In Anne Rice's original novel, Claudia was only 5 years old when she was first orphaned and transformed into a vampire by Lestat. He sired her not at Louis's request, but in spite of Louis's protests. Lestat did so in order to keep Louis from leaving him and rendering him alone.
At 20:33 where Daniel and Rashid are talking, the painting hanging on the far wall is called "Slave Auction" by the painter and musician Jean Michel Basquiat
"Asr namozi" , a phrase intoned by Rashid, is an Islamic prayer recited in Uzbekistan.
Lestat, Claudia, and Louis attend a movie and laugh uproariously through it. The movie they see, F. W. Murnau's 1922 silent horror film Nosferatu: A Symphony of Horror, is today considered a seminal classic of the vampire genre, but it is not a comedy. Presumably the trio found some aspects of the movie's depiction of vampirism comically inaccurate. The movie was an unauthorized adaptation of the ur-vampire novel, Dracula by Bram Stoker, but because the filmmakers didn't acquire the rights to adapt it, they were sued by Stoker's widow and obliged to destroy all known prints of the film; luckily, copies of the masterpiece did survive. In the 1994 movie Interview with the Vampire: The Vampire Chronicles, Louis (Brad Pitt) spends much of the twentieth century watching movies; the montage depicting this starts with Nosferatu.

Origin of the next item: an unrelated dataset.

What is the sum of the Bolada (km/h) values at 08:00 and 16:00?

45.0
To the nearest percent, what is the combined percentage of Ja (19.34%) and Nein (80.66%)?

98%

Ashura is a day of commemoration amongst Muslims. In general, Muslims observe this as a voluntary day of fasting which commemorates the day Noah left the Ark, and the day that Moses was saved from the Egyptians by God. For Shia Muslims, Ashura is a solemn day of mourning the martyrdom of Hussein, grandson of the founder of Islam, Muhammad, in 680 AD at Karbala in modern-day Iraq. He was martyred because he would not rubberstamp the new decree by the Ummayd Caliph (political and religious ruler) Yazid. Under threat of Yazid army and a prolonged blockade of needed supplies, Hussein and his followers would have to acquiesce or pay the ultimate price for his defiance.